Corte costituzionale: illegittime alcune disposizioni dell'autonomia differenziata
Ma la consulta non ritiene fondata una questione di costituzionalità dell'intera legge. Nel mirino però specifiche parti del testo, che il Parlamento è chiamato ad adeguare. Fra queste, la possibilità di modificare, con decreto interministeriale, le aliquote della compartecipazione al gettito dei tributi erariali per finanziare le funzioni trasferite alle Regioni
ROMA - La Corte costituzionale ha ritenuto "non fondata" la questione di costituzionalità dell'intera legge sull'autonomia differenziata delle regioni ordinarie (n. 86 del 2024), considerando invece "illegittime" specifiche disposizioni dello stesso testo legislativo.
"Spetta al Parlamento, nell'esercizio della sua discrezionalità, colmare i vuoti derivanti dall'accoglimento di alcune delle questioni sollevate dalle ricorrenti, nel rispetto dei principi costituzionali, in modo da assicurare la piena funzionalità della legge", si spiega nella nota della Corte Costituzionale in tema di Autonomia.
"La Corte resta competente a vagliare la costituzionalità delle singole leggi di differenziazione, qualora venissero censurate con ricorso in via principale da altre regioni o in via incidentale".
Secondo la Consulta, "La distribuzione delle funzioni legislativa e amministrative tra Stato e Regioni "non" deve "corrispondere all'esigenza di un riparto di poteri tra i diversi segmenti del sistema politico" ma deve avvenire "in funzione del bene comune della società e della tutela dei diritti garantiti dalla nostra Costituzione".

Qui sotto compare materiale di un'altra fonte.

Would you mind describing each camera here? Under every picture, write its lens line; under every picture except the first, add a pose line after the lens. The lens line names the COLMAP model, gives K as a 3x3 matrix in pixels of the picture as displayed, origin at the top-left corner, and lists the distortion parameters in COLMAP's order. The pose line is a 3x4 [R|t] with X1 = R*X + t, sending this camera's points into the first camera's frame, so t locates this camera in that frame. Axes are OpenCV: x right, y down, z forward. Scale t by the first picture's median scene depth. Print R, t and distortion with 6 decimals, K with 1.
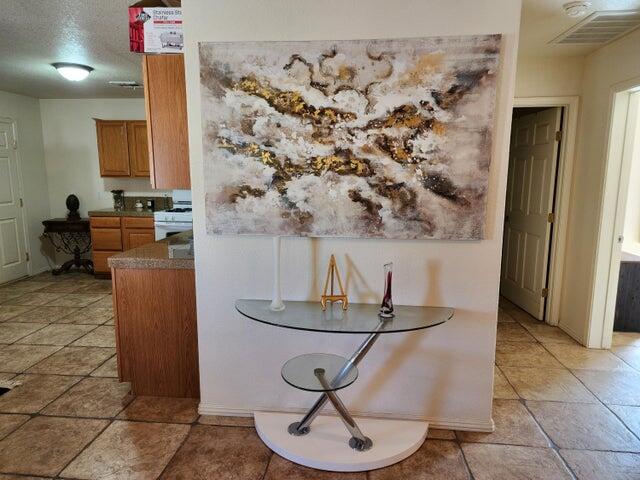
lens RADIAL K [[430.7, 0, 318.4], [0, 430.7, 239.9], [0, 0, 1]] dist [0.012999, 0.004947]
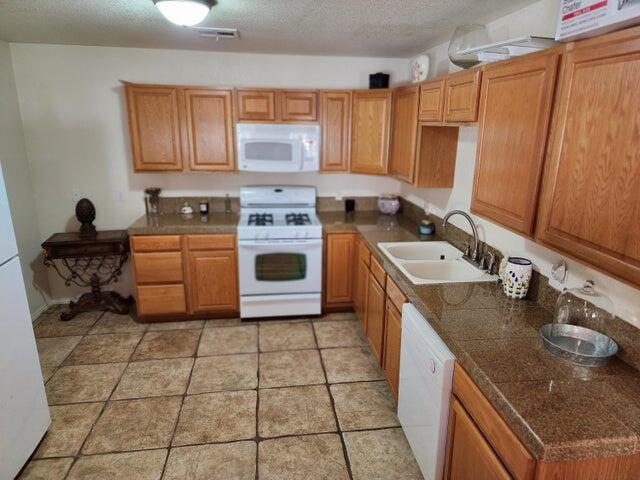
lens RADIAL K [[430.7, 0, 322.0], [0, 430.7, 239.8], [0, 0, 1]] dist [0.012999, 0.004947]
pose [[0.975013, -0.052709, 0.215805, -0.366968], [0.028886, 0.993278, 0.112094, -0.107618], [-0.220263, -0.103059, 0.969981, 0.281314]]
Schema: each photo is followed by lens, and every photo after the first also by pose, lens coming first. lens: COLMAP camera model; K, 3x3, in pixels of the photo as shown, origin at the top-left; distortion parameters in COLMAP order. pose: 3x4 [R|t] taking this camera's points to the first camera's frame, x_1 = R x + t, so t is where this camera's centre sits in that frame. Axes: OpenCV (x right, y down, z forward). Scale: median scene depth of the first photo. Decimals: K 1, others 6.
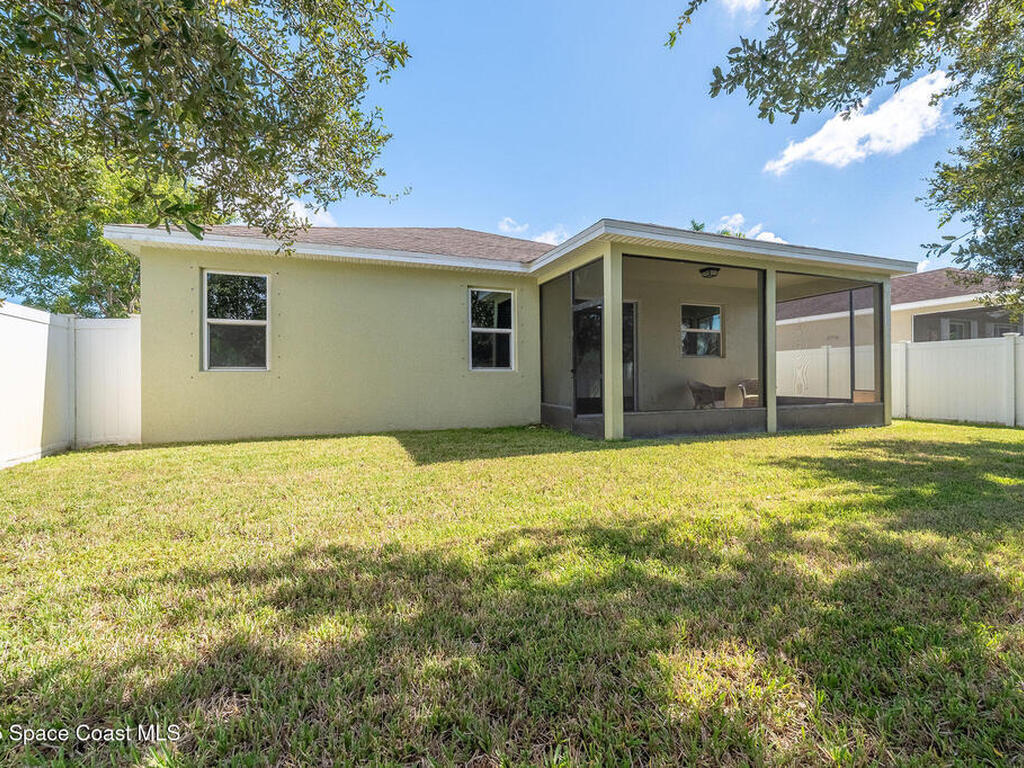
lens RADIAL K [[455.8, 0, 511.4], [0, 455.8, 383.8], [0, 0, 1]] dist [-0.002052, 0.000611]
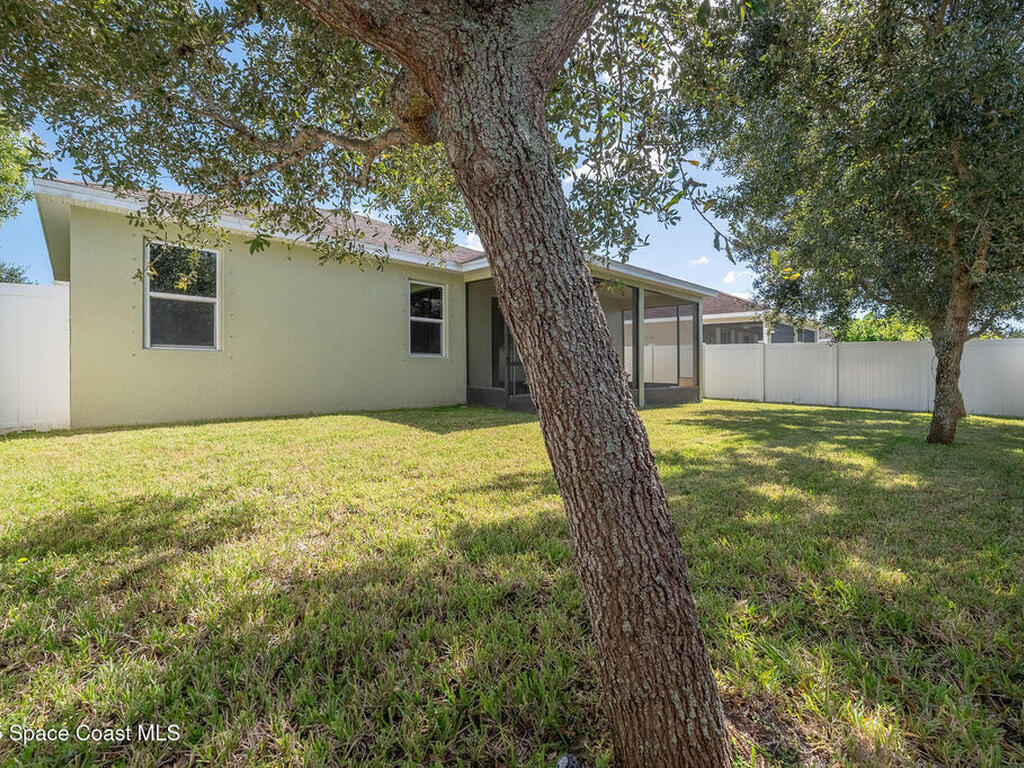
lens RADIAL K [[455.8, 0, 511.0], [0, 455.8, 378.7], [0, 0, 1]] dist [-0.002052, 0.000611]
pose [[0.926648, 0.009722, 0.375805, -0.276533], [-0.017355, 0.999706, 0.016930, 0.003805], [-0.375530, -0.022210, 0.926544, -0.112676]]
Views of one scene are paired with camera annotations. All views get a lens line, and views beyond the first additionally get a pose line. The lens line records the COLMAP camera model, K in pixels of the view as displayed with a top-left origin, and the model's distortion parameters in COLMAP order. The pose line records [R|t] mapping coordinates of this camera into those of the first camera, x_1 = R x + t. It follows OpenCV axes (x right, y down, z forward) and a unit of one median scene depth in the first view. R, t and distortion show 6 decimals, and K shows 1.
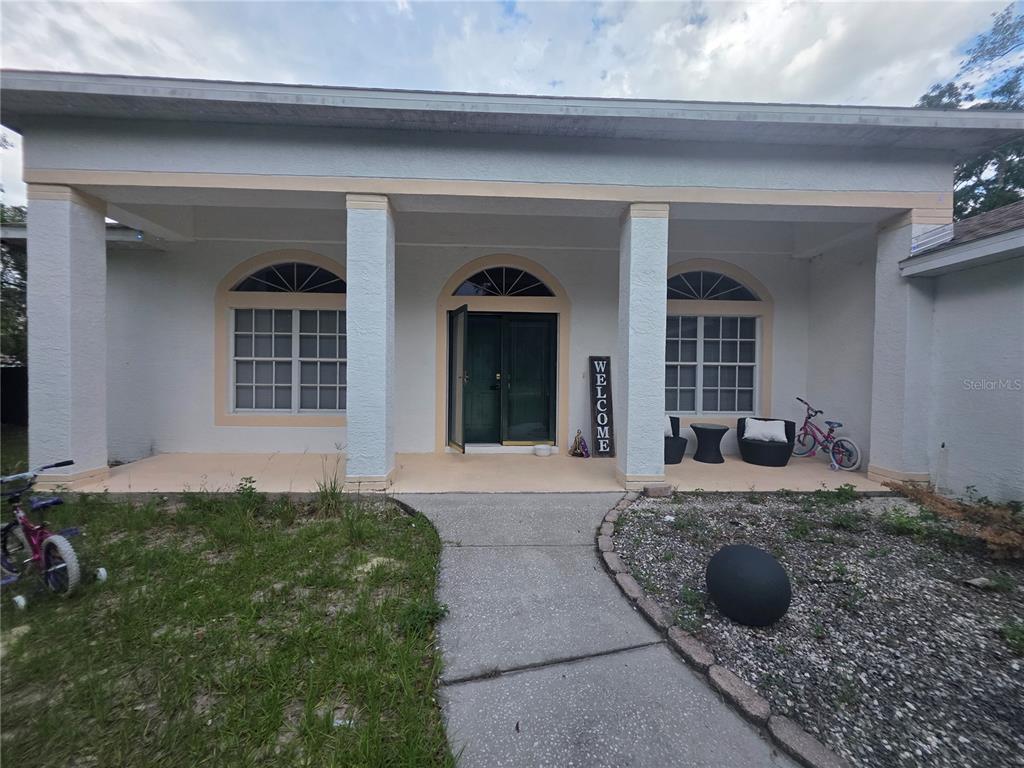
lens RADIAL K [[412.8, 0, 514.4], [0, 412.8, 381.7], [0, 0, 1]] dist [0.002443, -0.000143]
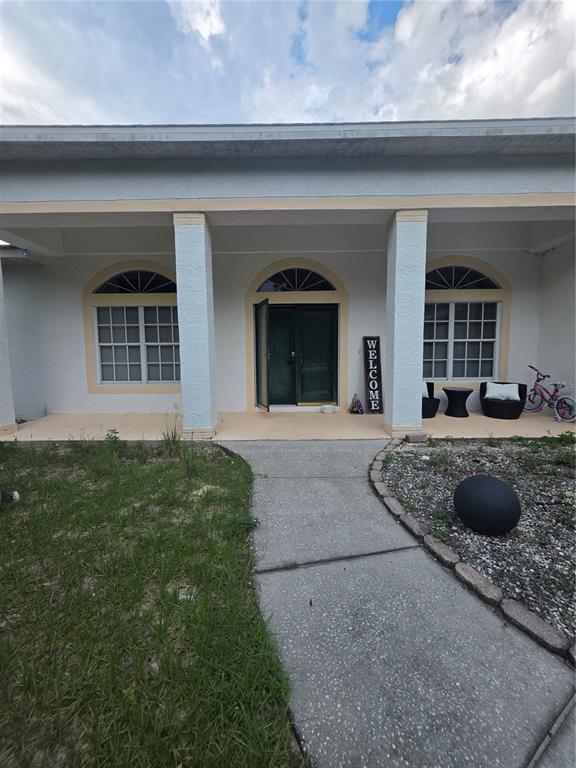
lens RADIAL K [[309.6, 0, 290.3], [0, 309.6, 385.1], [0, 0, 1]] dist [0.002443, -0.000143]
pose [[0.998458, -0.015275, -0.053377, 0.002335], [0.019080, 0.997257, 0.071515, 0.017367], [0.052138, -0.072424, 0.996010, 0.010812]]
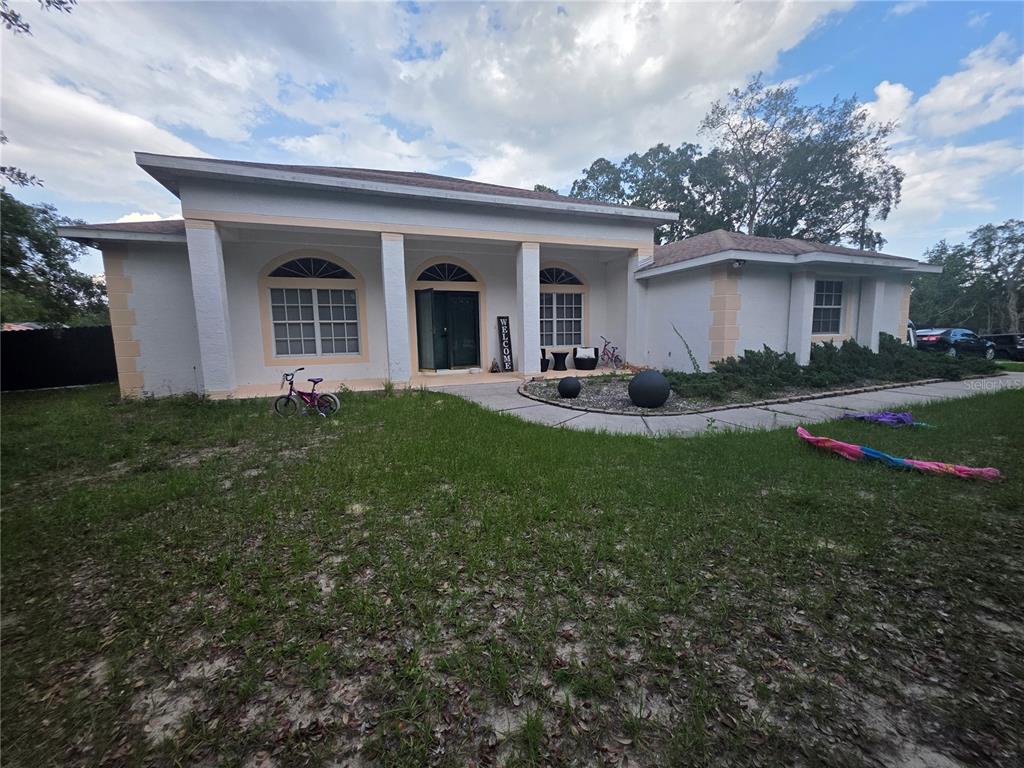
lens RADIAL K [[412.8, 0, 512.9], [0, 412.8, 391.3], [0, 0, 1]] dist [0.002443, -0.000143]
pose [[0.947093, -0.073436, 0.312444, -0.358264], [0.035786, 0.991564, 0.124579, 0.041405], [-0.318957, -0.106807, 0.941732, -0.778796]]
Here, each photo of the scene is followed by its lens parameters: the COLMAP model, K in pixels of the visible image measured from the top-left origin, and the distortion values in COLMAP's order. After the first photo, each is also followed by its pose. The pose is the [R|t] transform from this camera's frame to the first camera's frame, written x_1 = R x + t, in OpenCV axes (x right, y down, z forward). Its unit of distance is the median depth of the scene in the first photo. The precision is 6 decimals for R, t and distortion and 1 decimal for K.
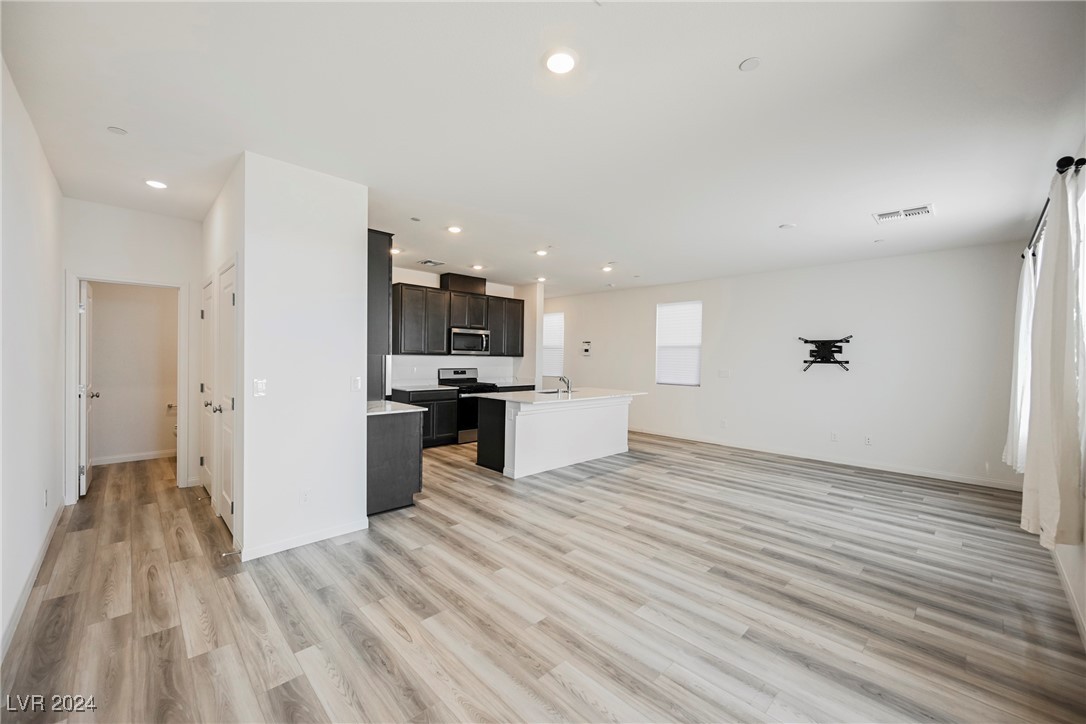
lens RADIAL K [[422.4, 0, 540.8], [0, 422.4, 365.6], [0, 0, 1]] dist [-0.003108, 0.000583]
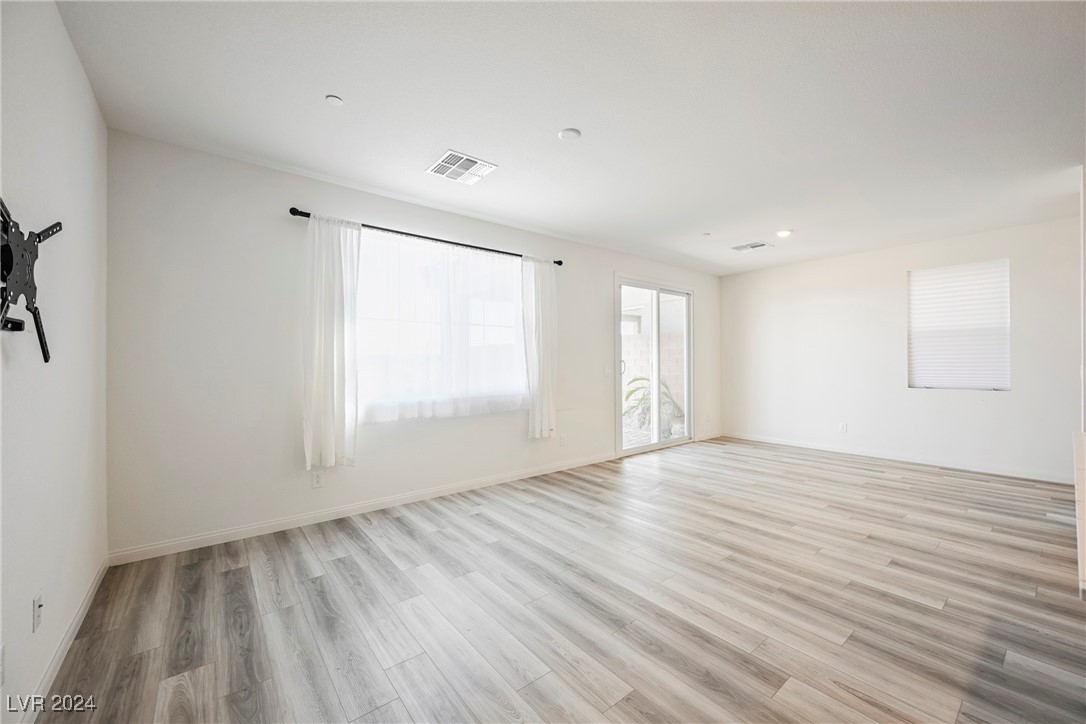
lens RADIAL K [[422.4, 0, 541.9], [0, 422.4, 351.9], [0, 0, 1]] dist [-0.003108, 0.000583]
pose [[-0.995547, -0.005289, 0.094121, 0.505890], [-0.006342, 0.999921, -0.010893, 0.010167], [-0.094056, -0.011441, -0.995501, 1.497079]]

É, dunque, "il principio costituzionale di sussidiarietà che regola la distribuzione delle funzioni tra Stato e regioni".
La Consulta ritiene in linea con la Costituzione il fatto che, nella legge sull'Autonomia, i provvedimenti sulla legge di differenziazione non siano riservati solo al governo e che, su questo, la Camere del Parlamento abbiano un potere di emendamento rinegoziando l'intesa.
Inoltre la Corte ritiene costituzionale la limitazione della necessità di predeterminare i Lep ad alcune materie e il fatto che, se il legislatore qualifica una materia come 'non Lep', i relativi trasferimenti non potranno riguardare funzioni che attengono a prestazioni concernenti i diritti civili e sociali.
Risulta in linea con la Costituzione anche l'individuazione delle risorse destinate alle funzioni trasferite, che non avverrà sulla base della spesa storica, ma prendendo a riferimento costi e fabbisogni standard e criteri di efficienza, liberando risorse da mantenere in capo allo Stato (a suo carico) per la copertura delle spese, nonostante la devoluzione.
Nessuna incostituzionalità anche per la clausola di invarianza finanziaria, la quale richiede che - al momento della conclusione dell'intesa e dell'individuazione delle risorse - "si tenga conto del quadro generale della finanza pubblica, degli andamenti del ciclo economico, del rispetto degli obblighi eurounitari".
La Consulta ha individuato l'incostituzionalità della "possibilità di modificare, con decreto interministeriale, le aliquote della compartecipazione al gettito dei tributi erariali, prevista per finanziare le funzioni trasferite, in caso di scostamento tra il fabbisogno di spesa e l'andamento dello stesso gettito; in base a tale previsione, potrebbero essere premiate proprio le regioni inefficienti, che - dopo aver ottenuto dallo Stato le risorse finalizzate all'esercizio delle funzioni trasferite - non sono in grado di assicurare con quelle risorse il compiuto adempimento delle stesse funzioni", spiega la nota della Consulta sull'Autonomia.
Secondo la Consulta, "la previsione che sia un decreto del presidente del Consiglio dei ministri a determinare l'aggiornamento dei Livelli essenziali delle prestazioni (Lep), e il ricorso alla determinazione dei Lep attraverso il Dpcm, sono tra i profili della legge sull'Autonomia ritenuti incostituzionali".
Inoltre la Corte costituzionale ha ravvisato l'incostituzionalità anche riguardo al conferimento di una delega legislativa per la determinazione dei livelli essenziali delle prestazioni concernenti i diritti civili e sociali priva di idonei criteri direttivi, da cui ne conseguirebbe che la decisione sostanziale venga rimessa nelle mani del governo, limitando il ruolo costituzionale del Parlamento.